Destrehan native Francis Robicheaux Jr. recently received a phone call containing a bit of rare – and welcome – information.
“It’s rare to have one of those weird ideas that actually end up working out,” Robicheaux said.
The call came from Auburn University professor Stuart Loch, his former colleague while the two were at Auburn. Loch informed him one of his physics students – who is now a graduate – recently found evidence of a new atomic process, proving a theory that was made a decade ago by Robicheaux, now a professor at Purdue University.
“Every now and then, you come up with something that you think people haven’t thought of before, but then you find someone has or if they haven’t, it’s for a good reason. So this was the fun type of thing that doesn’t happen very often,” he said.
Robicheaux’s theory focused on what is known as the “recombination process,” which refers to electrons combining with atomic nuclei to form atoms. Prior to recombination, the universe was filled with a plasma of electrically charged particles.

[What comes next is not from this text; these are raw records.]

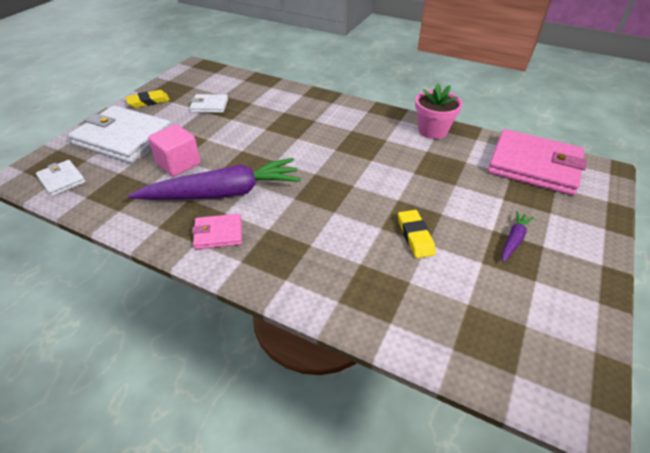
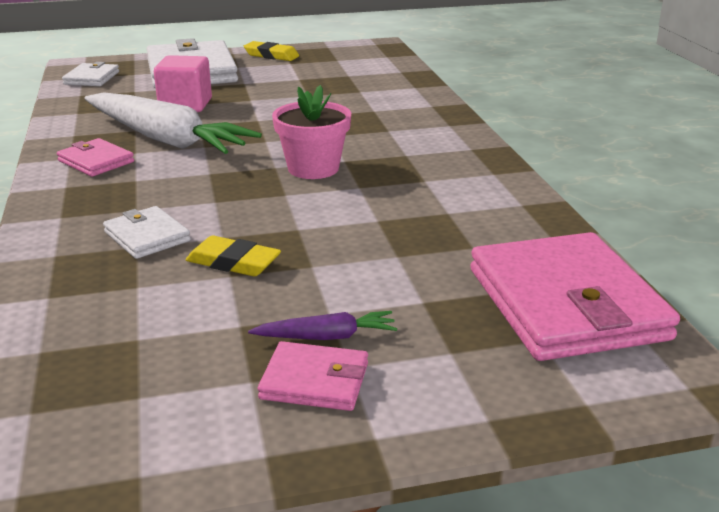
camera: 50 degrees right, 15 degrees down
(209, 106) = (314, 78): white wallet -> white wallet (147, 236)
(223, 193) = (166, 139): purple carrot -> white carrot
(415, 236) = (233, 262): yellow eraser -> yellow eraser turned 75 degrees clockwise
(433, 130) = (509, 201): pink flower pot -> pink flower pot (313, 168)
(549, 261) = (314, 381): none -> pink wallet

The theory posed the question of how atoms might lose or recapture electrons when exposed to cold gases in the universe.
“We looked around for a bunch of different possible atoms that could show an enhanced grabbing of electrons, and we found a couple of different candidates (10 years ago),” Robicheaux said. “Stuart and his students went out and looked for a bunch of places these (kinds of atoms) could be and they found it. They looked at whether that enhancement would be possible and how.”
Loch and his students found evidence, with the major find credited to Ahmad Bassam Ahmed Nemer, giving verification to the theory posed in 2010. According to a story on the discovery on the Alabama Newscenter website, the find has atomic physicists eager to see if it could unlock answers to a key cosmological question about the evolution of stars and other objects in the universe.
“Stuart and his students did the heavy lifting,” Robicheaux said, also noting several others including Loch worked with him to formulate the original theory 10 years ago. “I was happy when I thought this was even just a possibility, and now it’s as I thought it was, and it’s even better. There are a lot of times you come up with something and it goes nowhere, but this time it actually worked out.
“When (Loch) called me and told me he was sending the data to be published, I was very excited. That was a really fun conversation.”
Robicheaux is the son of former Destrehan High School principal Frank Robicheaux. He recalls that growing up, he was always a strong math student while attending St. Charles Borromeo school and then St. Charles Catholic High School – naturally, perhaps, as both Frank and mother Laura were math teachers.
By the time he got to college, he started to see his attention turn to physics.
“I think I kind of stumbled into it,” Robicheaux said. “There was a little something I wanted to work on that I was interested in, and that led to something else, and that led to something else. I like that every time you ask a question, it seems like a bunch more pop up. Then you turn around and you’ve been doing it for 30 years. I’ve been lucky that every time something finished up for me, something else interesting replaced it.”